Under IRS regulations antiques, artwork, gems, stamps, alcoholic beverages and certain other tangible personal property are prohibited as IRA investments as well as collectible coins and precious metals.
However, there are exceptions to US minted coins. The coins must contain one, one-half, one-quarter or one-tenth ounces of gold. One-ounce silver coins are also accepted if they were minted by the US Treasury Department. Collectible coins are not permitted.
US-minted gold coins with a purity of 24 karats are also acceptable, but a special exemption was granted to the US Gold American Eagle coin, which is a 22-karat coin. Bullion that are acceptable by IRS regulations are those made of either gold, silver, platinum or palladium.
The custodian’s role in a precious metals IRA is paramount, the IRA investors themselves are not allowed to have possession of the coins or precious metal assets. Again investors not even allowed to purchase gold to turn over to their IRA custodians. Investor possession of such will be considered distribution under IRS regulations and can be considered as fully taxable.
It is the IRA custodian who has to purchase gold to be placed into the gold IRA account and his or her responsibility to store it in a third-party depository.

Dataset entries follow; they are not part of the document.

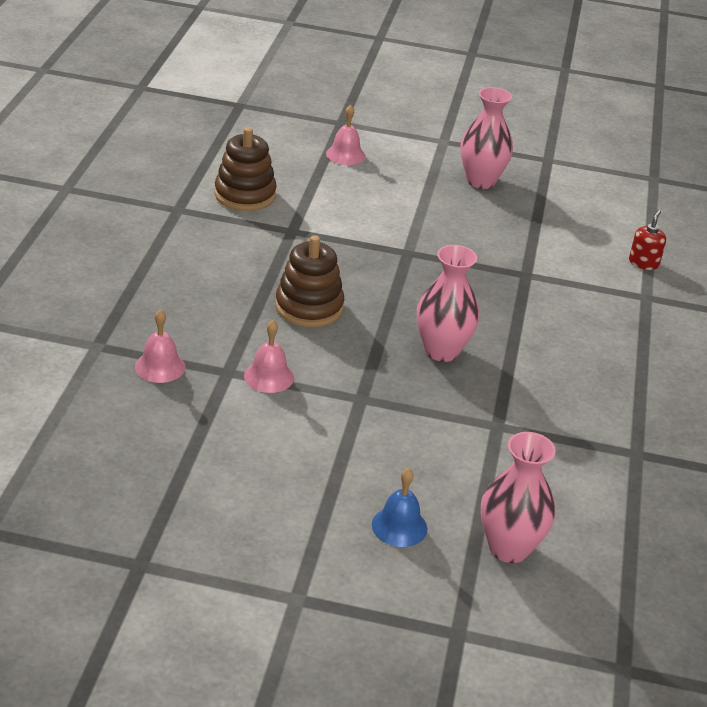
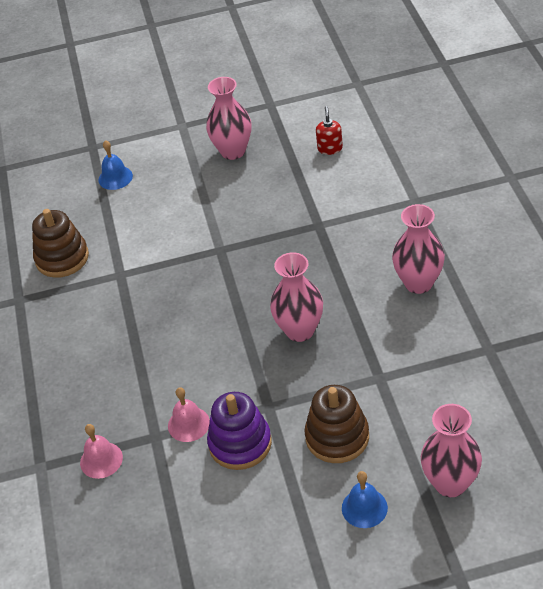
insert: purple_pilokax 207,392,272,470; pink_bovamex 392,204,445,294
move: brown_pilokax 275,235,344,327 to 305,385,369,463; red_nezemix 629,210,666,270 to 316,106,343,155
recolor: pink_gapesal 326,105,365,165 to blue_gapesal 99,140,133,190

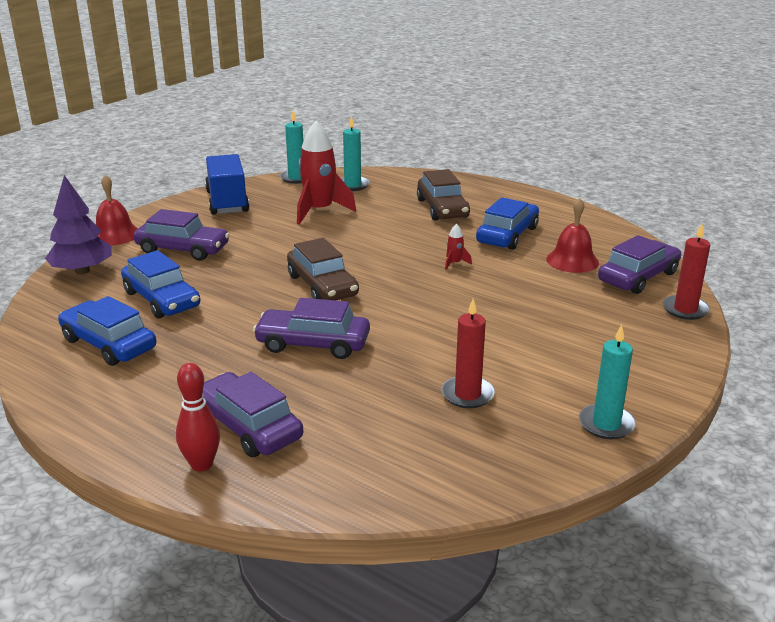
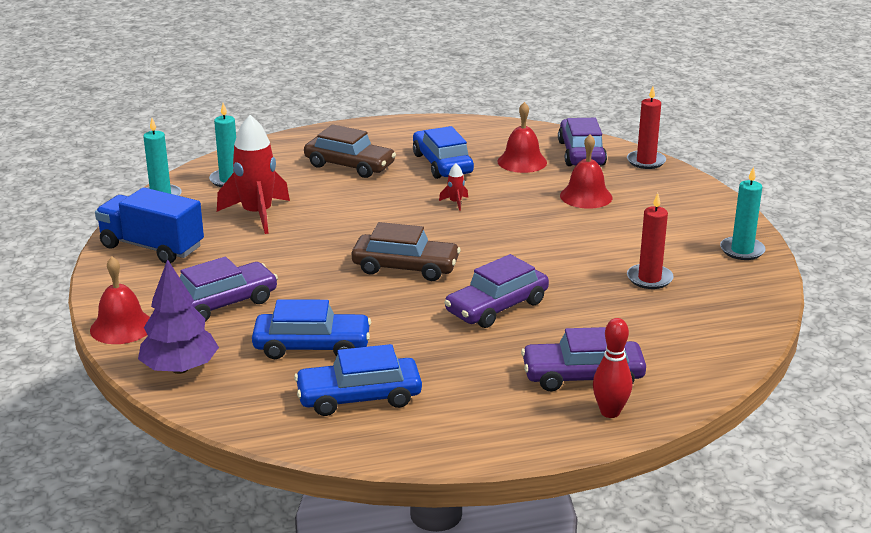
insert: red_gapesal 560,134,612,209

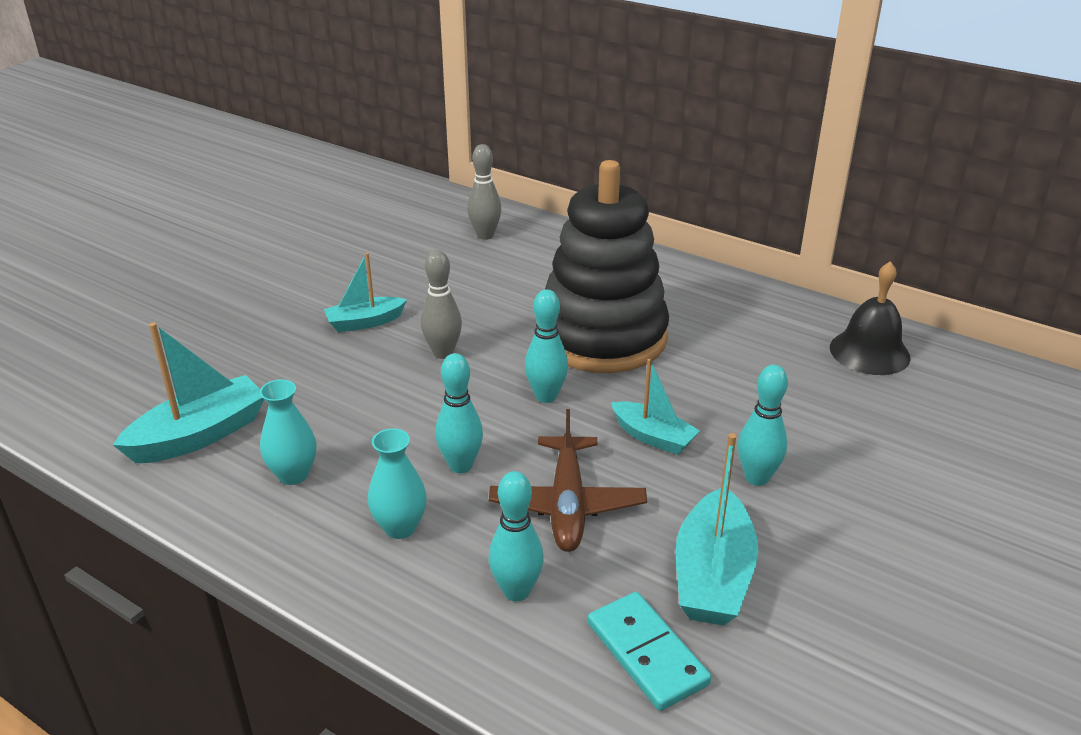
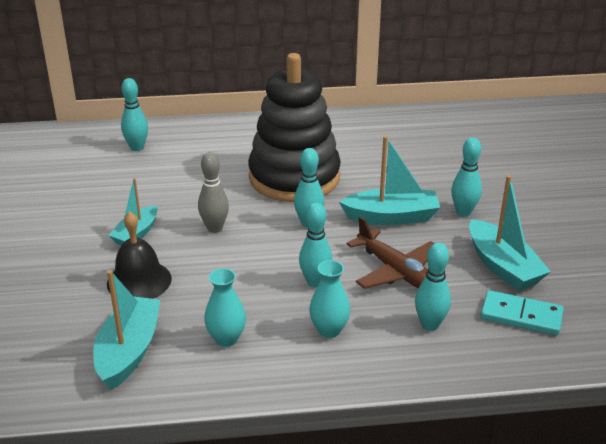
move: black_gapesal 830,261,911,375 to 107,211,172,299
recolor: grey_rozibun 467,144,502,240 to turquoise_rozibun 121,78,148,151
resize: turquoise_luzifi 611,359,700,455 = 339,136,440,225 x1.56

It is up to you as the investors to order the custodian to buy more gold or sell more gold as you see fit.
The items must be kept in an IRS-approved depository specifically for precious metals. This depository should have an annual storage fee, paid from your IRA account, there it will be held secure until you cash it in or trade it for another type of investment.
Contribution limits to the IRA
Funding the IRA must be made with cash. This can come in an annual contribution of up to $5,000 annually. This can increases to $6,000 when you turn 50. You can opt to fund your IRA by a rollover or transfer from another qualified plan, but be sure to consult with your IRA custodian about this because the IRS has strict procedures regarding transfer procedures.
As soon as you decide to do a rollover, the contributions to your IRA account will be transferred to you. If you don’t transfer these assets to your new IRA account, the IRS is going to regard this transfer as a withdrawal. This rollover should be done within 60 days, otherwise you will have to pay tax as the IRS has regarded this transfer as a withdrawal and therefore they will tax you like you received an income. A rollover can be done once a year, but transfers are free of any such rules.
Like in any law there are exceptions, where the “no touching of IRA” assets before you are 59 and a half is void when:
- The IRA owner is disabled for whatever reason.
- If an IRA beneficiary starts to withdraw money after the original owner of the IRA dies.
- If the IRA owner has to be hospitalized and has neither the money nor the insurance to cover the costs.
- If the IRA owner is unemployed and cannot cover the cost of insurance.
- The IRA owner or a member of his or her immediate family needs money to pay for qualified education. This rule applies not just to the study itself, but also for tuition, room and board, books and other materials.
- If the IRA owner withdraws in an equal series of “substantially equal periodic payment” during their life expectancy.
- The IRA owner can also use $10,000 from the IRA to buying his or her first home.